### Document excerpt
•••

The monarchy and the people engaged in arm wrestling on February 20. That day, 120,000 Moroccans prompted by young Facebook activists hit the streets of no less than 53 cities and villages in Morocco, claiming – among other things – a democratic constitution. In order to avoid Arabic revolutions’ contagion, the government let the demonstrations go unchallenged. As a consequence, the demonstrators realized how numerous they were, and the wall of fear suddenly collapsed.

Since then, numerous sit-ins were held in the four corners of the Kingdom and abundant op-eds were published in the press and on the Internet, all of which increased the democratic pressure--from substantial in February, to intolerable in March. On the 9th, the King appeared on television announcing a spectacular constitutional reform. Among his many promises: the “rule of law”, an “independent judiciary” and an "elected government that reflects the will of the people, through the ballot box." Go for democratic victory chants? Wait a minute…

Whoever reads the speech carefully will notice the devil in the details. Boldest case: by promising to “consolidate the status of the Prime Minister”, the King envisions the latter as the head of “an” executive branch, rather than “the” executive branch. Meaning: there will be another one elsewhere – in the royal Palace, for example. With or without constitutional reform, the “executive monarchy” (as King Mohammed himself puts it) is not done encroaching on the government’s territory. It’s as if you were stepping on somebody’s feet and instead of stepping aside, you promise this person new shoes…

The problem is obviously not with the Prime Minister’s powers. It is with the King’s – especially his spiritual powers, given that Islam is Morocco’s state religion. During his March 9 speech, King Mohammed firmly stated that those “immutable values of sacred character” shall not be debated. The Constitution’s articles 19 and 23 assert that the monarch is the “Commander of the faithful” and that his person in “sacred”. Add to this that article 29 gives him the right to govern by issuing dahirs, which are non-questionable and non-opposable royal decrees.

Long story short: the King of Morocco can do absolutely anything he wants, and no one is granted the slightest power to stop him – all of this in the name of Islam. In 1994, late King Hassan, who crafted this unanswerable argument (pretending it was “immemorial tradition”), once justified it by quoting the Prophet Muhammad: “Those who obey me obey God, and those who disobey me disobey God”. How clearer could that be? Said Mohammed VI: democracy supposes that people in charge are accountable. Yet this doesn’t apply to him. You can’t really ask for accounts from the “representative of God on his land” – as the allegiance act to the King of Morocco puts it.

On another hand, the reform’s scope is likely to be lessened by the identity of its enforcers. The day after his speech, the King appointed a constitutional reform commission formed by 18 local experts, the overwhelming majority of whom are loyal civil servants. Little independent spirit is consequently expected.  The commission’s president, Abdeltif Menouni, 67, is a member of this flock of law experts that was hired in the 1980s by former regime strongman Driss Basri in order to provide some legal justification to King Hassan’s autocracy. A fine connoisseur of constitutional law, Mr. Menouni proved skilled in this exercise. He once explained the notion of “royal prerogative” as “the monarch’s discretionary privilege to act for the good of the country in the absence of constitutional provisions or by his personal interpretation of any.[1]” It is hardly imaginable that this man, who just reached the peak of his career, would dismantle the autocratic “prerogatives” he himself defined.

•••

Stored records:

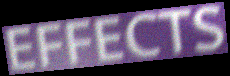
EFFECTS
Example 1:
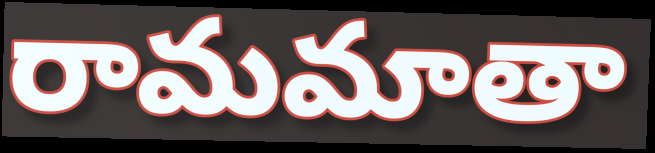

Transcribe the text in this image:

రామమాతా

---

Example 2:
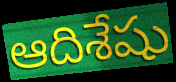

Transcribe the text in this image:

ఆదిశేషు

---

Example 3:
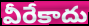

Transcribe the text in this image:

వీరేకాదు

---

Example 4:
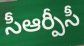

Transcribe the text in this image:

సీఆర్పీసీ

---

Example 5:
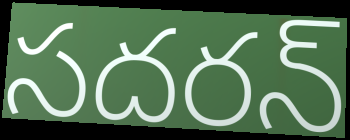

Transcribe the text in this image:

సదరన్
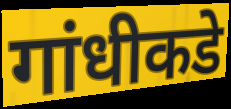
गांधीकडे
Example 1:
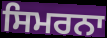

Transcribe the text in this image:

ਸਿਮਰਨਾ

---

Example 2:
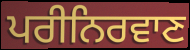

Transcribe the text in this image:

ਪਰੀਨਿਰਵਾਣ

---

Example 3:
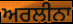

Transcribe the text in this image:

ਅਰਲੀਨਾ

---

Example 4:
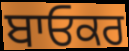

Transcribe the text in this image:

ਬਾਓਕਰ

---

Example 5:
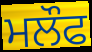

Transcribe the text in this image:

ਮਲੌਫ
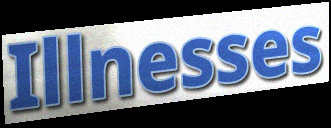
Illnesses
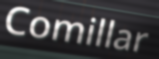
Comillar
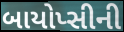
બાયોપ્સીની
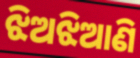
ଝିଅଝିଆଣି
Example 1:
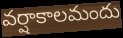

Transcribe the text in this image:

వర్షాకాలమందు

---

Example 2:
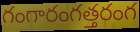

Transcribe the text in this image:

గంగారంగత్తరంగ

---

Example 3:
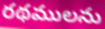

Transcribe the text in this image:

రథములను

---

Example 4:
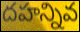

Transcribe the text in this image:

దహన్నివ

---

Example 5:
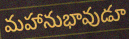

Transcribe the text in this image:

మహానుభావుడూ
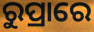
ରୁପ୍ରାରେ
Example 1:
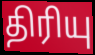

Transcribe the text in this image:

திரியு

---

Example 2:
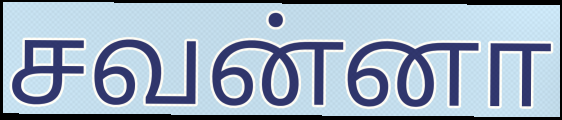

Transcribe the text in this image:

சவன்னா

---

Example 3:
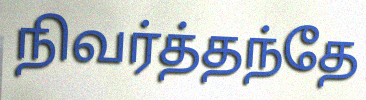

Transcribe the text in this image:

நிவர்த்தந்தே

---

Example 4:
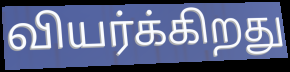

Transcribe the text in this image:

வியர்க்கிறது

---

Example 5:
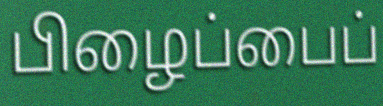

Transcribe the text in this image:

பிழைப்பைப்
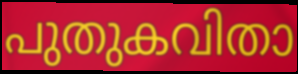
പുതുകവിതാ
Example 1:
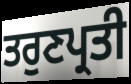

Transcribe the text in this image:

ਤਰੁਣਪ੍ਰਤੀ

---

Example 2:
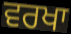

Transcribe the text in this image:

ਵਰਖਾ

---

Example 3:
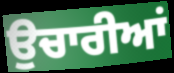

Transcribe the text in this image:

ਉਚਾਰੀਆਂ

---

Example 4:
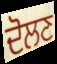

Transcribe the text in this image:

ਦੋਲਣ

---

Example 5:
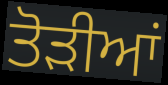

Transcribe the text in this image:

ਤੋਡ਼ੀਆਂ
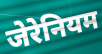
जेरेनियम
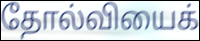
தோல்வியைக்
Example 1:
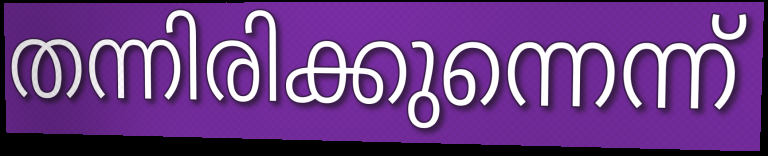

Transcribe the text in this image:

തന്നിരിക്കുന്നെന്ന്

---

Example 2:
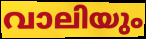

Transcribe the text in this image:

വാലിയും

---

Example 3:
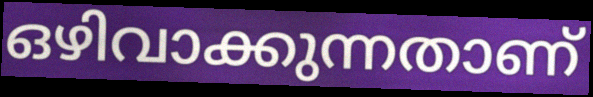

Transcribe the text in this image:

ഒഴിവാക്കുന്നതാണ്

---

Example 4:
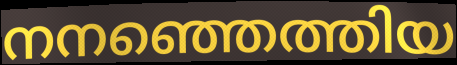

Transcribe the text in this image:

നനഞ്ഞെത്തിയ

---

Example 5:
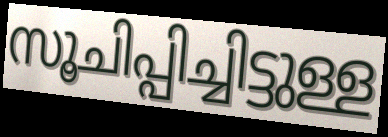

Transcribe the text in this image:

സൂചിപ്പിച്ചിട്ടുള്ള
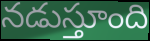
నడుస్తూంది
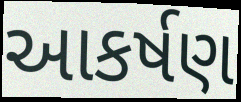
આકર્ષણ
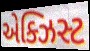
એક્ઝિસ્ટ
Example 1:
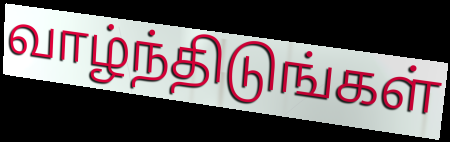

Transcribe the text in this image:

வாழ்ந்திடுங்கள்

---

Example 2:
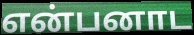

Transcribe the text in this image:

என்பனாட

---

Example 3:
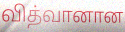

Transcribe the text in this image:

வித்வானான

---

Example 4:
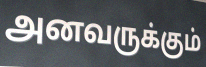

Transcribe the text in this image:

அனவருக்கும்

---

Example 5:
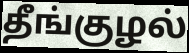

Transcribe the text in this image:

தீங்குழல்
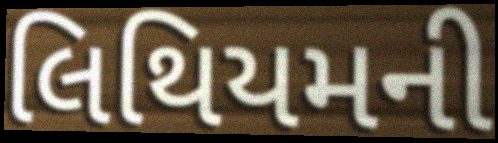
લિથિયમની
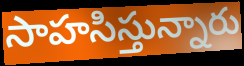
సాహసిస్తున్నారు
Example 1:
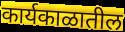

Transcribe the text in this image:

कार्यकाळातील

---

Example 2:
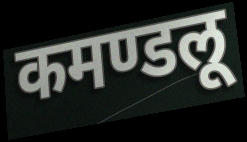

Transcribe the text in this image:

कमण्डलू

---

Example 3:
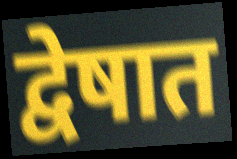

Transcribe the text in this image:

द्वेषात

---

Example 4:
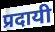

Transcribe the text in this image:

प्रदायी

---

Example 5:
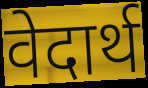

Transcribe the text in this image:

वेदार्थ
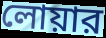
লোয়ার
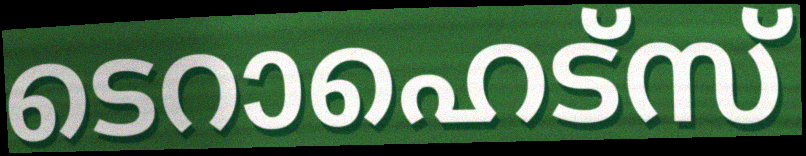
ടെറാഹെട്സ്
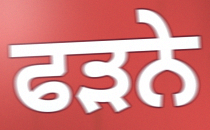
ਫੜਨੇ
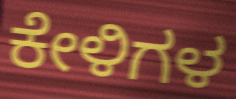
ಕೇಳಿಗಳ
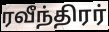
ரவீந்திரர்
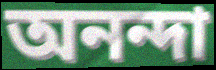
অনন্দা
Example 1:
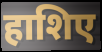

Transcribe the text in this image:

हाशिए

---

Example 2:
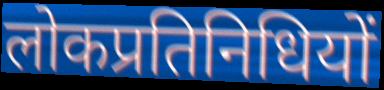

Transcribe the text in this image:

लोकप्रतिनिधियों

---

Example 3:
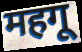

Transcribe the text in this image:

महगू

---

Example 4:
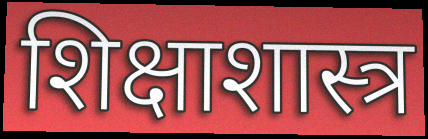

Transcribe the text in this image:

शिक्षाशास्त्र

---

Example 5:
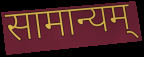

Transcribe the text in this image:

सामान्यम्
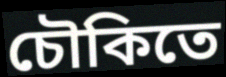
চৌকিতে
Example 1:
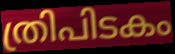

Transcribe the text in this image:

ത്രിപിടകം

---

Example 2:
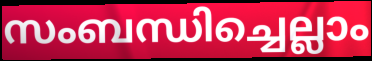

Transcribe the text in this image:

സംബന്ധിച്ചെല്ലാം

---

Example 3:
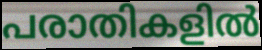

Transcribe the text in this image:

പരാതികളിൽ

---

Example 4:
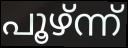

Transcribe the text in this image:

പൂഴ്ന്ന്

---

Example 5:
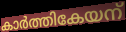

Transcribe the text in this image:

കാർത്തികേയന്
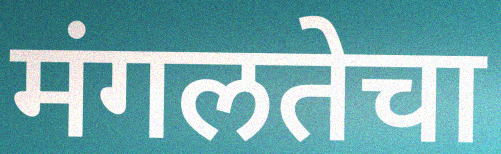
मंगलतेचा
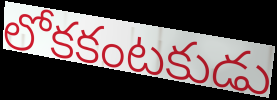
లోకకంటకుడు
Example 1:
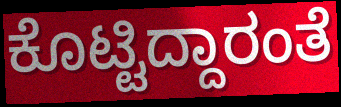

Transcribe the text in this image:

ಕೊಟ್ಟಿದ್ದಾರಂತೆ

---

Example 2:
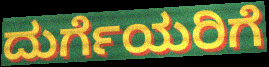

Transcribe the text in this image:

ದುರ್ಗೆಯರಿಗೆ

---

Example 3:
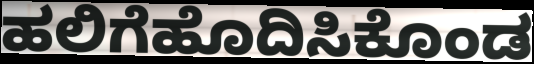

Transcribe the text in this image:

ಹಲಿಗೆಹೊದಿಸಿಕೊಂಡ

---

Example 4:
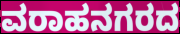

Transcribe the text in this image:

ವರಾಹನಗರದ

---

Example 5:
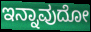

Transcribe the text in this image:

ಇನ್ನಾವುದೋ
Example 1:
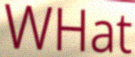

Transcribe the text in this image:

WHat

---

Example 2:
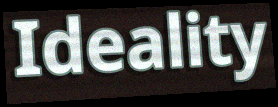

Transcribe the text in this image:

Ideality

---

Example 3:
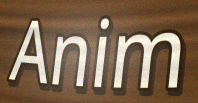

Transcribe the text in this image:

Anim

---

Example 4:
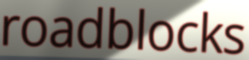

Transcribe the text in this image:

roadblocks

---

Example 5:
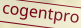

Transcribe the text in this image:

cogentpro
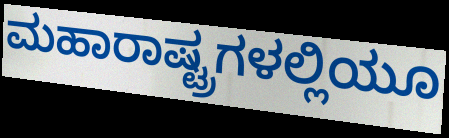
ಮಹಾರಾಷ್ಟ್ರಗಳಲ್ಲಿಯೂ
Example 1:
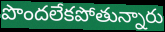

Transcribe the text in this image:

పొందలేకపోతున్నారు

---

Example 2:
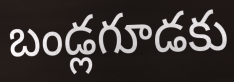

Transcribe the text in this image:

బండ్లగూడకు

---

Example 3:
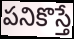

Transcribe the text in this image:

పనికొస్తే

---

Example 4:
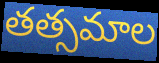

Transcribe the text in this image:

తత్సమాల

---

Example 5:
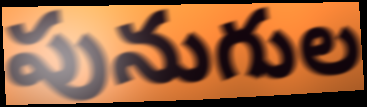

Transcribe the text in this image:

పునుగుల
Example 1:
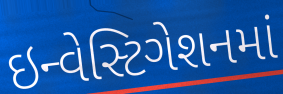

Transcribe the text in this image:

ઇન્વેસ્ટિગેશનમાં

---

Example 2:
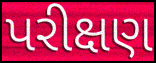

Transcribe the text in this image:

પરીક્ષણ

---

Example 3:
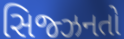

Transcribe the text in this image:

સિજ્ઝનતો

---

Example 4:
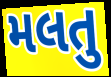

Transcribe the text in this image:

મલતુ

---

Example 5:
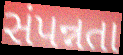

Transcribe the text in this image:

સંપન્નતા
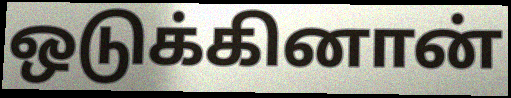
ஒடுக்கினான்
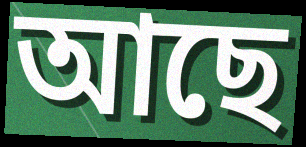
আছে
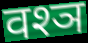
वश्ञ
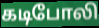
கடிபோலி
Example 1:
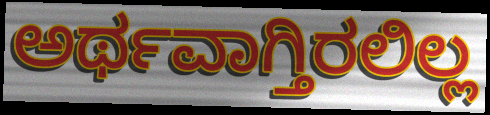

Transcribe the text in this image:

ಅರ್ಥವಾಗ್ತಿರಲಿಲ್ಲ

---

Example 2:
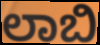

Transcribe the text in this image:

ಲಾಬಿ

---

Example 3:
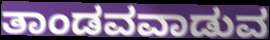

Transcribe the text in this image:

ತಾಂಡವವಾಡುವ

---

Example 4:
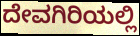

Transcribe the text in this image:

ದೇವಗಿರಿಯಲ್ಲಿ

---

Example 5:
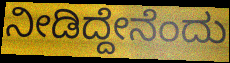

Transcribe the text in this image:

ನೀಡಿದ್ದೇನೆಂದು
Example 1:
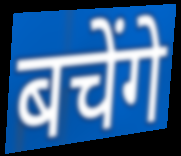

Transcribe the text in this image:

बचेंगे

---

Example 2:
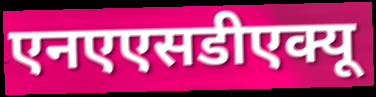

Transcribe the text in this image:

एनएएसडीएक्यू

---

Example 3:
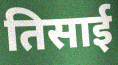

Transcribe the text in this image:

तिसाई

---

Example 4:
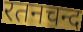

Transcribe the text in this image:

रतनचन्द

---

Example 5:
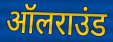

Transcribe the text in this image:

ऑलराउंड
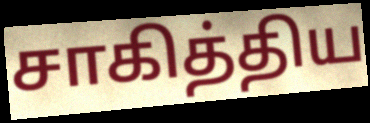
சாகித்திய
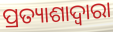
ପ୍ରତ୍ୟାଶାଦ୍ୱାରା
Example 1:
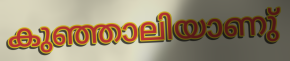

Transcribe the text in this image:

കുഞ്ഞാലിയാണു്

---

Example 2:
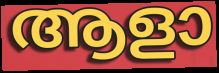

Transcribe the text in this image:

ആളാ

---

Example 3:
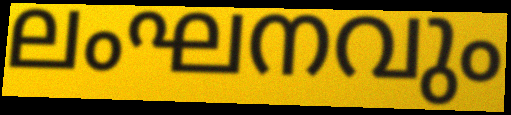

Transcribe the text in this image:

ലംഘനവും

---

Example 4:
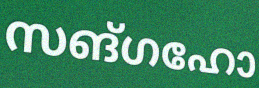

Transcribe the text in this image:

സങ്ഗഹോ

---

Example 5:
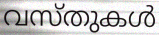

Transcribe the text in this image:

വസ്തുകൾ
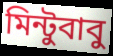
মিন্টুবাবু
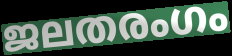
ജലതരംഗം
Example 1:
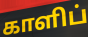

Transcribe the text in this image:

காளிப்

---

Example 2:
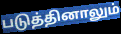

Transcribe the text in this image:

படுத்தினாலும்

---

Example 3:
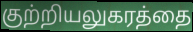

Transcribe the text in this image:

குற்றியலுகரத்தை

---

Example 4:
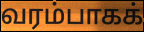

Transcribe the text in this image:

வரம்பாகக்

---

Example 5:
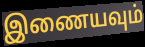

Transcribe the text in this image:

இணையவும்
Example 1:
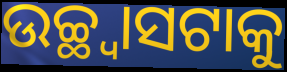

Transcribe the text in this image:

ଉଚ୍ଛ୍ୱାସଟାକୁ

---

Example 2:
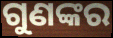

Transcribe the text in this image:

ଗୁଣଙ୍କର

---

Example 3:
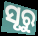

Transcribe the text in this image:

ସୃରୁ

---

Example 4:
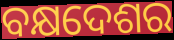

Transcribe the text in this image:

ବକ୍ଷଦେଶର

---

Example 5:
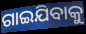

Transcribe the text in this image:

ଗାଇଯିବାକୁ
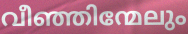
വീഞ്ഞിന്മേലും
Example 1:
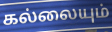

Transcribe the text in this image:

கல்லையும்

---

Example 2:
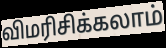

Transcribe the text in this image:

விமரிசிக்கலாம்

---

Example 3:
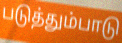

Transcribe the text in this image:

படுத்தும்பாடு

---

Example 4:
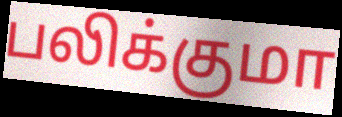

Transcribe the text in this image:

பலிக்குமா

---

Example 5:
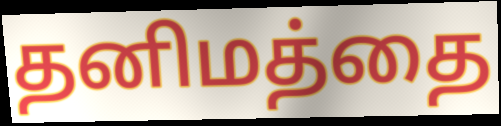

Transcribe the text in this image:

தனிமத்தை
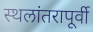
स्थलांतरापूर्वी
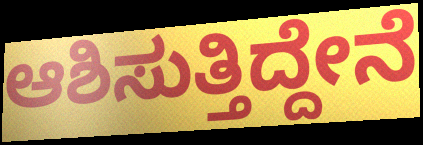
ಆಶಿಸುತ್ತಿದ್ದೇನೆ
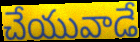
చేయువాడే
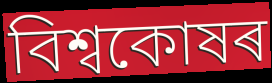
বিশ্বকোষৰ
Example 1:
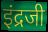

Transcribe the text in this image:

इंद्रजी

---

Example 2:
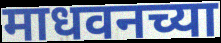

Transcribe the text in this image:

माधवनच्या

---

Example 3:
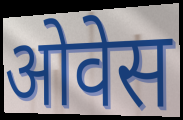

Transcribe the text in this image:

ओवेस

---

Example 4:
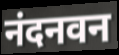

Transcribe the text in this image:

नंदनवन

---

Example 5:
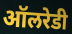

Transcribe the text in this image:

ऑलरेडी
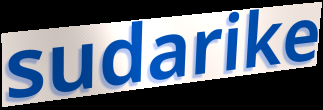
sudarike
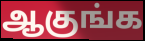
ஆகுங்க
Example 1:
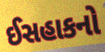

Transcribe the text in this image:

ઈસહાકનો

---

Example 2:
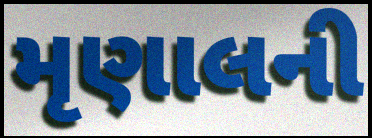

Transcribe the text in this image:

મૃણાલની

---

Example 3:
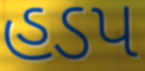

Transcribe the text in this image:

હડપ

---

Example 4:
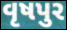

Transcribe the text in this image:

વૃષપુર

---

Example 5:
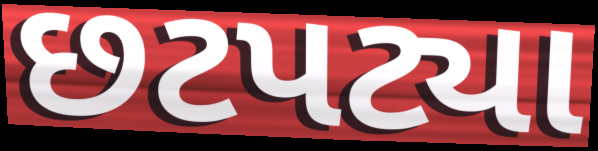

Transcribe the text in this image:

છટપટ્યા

•••

### Exercise brief
List every person mentioned by name in the text on Morocco's constitutional reform.

### Output of the exercise
King Mohammed (Mohammed VI), King Hassan, the Prophet Muhammad, Abdeltif Menouni, Driss Basri